- French: Horloge biologique
- Directed by: Ricardo Trogi
- Written by: Jean-Philippe Pearson Patrice Robitaille Ricardo Trogi
- Produced by: Nicole Robert
- Starring: Patrice Robitaille; Pierre-François Legendre; Jean-Philippe Pearson;
- Cinematography: Jean-François Lord
- Edited by: Yvann Thibaudeau
- Music by: Frédéric Bégin Phil Electric
- Production company: Go Films
- Release date: August 1, 2005;
- Running time: 100 minutes
- Country: Canada
- Language: French

= Dodging the Clock =

Dodging the Clock (Horloge biologique, lit. "Biological Clock") is a Canadian comedy-drama film, directed by Ricardo Trogi and released in 2005.

== Plot ==
The film stars Patrice Robitaille, Pierre-François Legendre and Jean-Philippe Pearson as Fred, Paul and Sébastien, three friends who are in various stages of coming to terms with, or rejecting, the urge to settle down and become fathers.

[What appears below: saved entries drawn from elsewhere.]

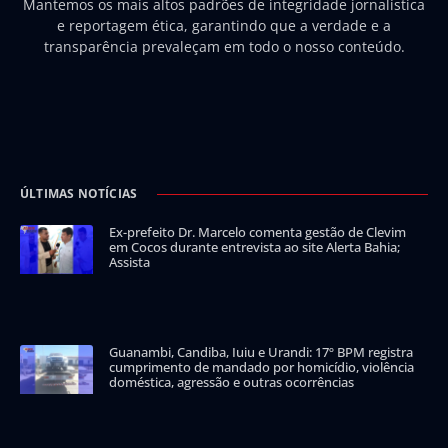
Mantemos os mais altos padrões de integridade jornalística
e reportagem ética, garantindo que a verdade e a
transparência prevaleçam em todo o nosso conteúdo.
ÚLTIMAS NOTÍCIAS
Ex-prefeito Dr. Marcelo comenta gestão de Clevim
em Cocos durante entrevista ao site Alerta Bahia;
Assista
Guanambi, Candiba, Iuiu e Urandi: 17º BPM registra
cumprimento de mandado por homicídio, violência
doméstica, agressão e outras ocorrências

Fred is reacting with fear to his girlfriend Marie (Geneviève Alarie) expressing her desire to get pregnant, and secretly slipping contraceptive pills into her daily orange juice to prevent it; Paul is ambivalent about the current pregnancy of his girlfriend Isabelle (Catherine Proulx-Lemay); Sébastien is already a dad, but is chafing at the way the demands of fatherhood conflict with his desire to hang out and do guy things with his friends.

==Critical reception==
In December 2005, it was named to the Toronto International Film Festival's annual Canada's Top Ten list of the year's best films.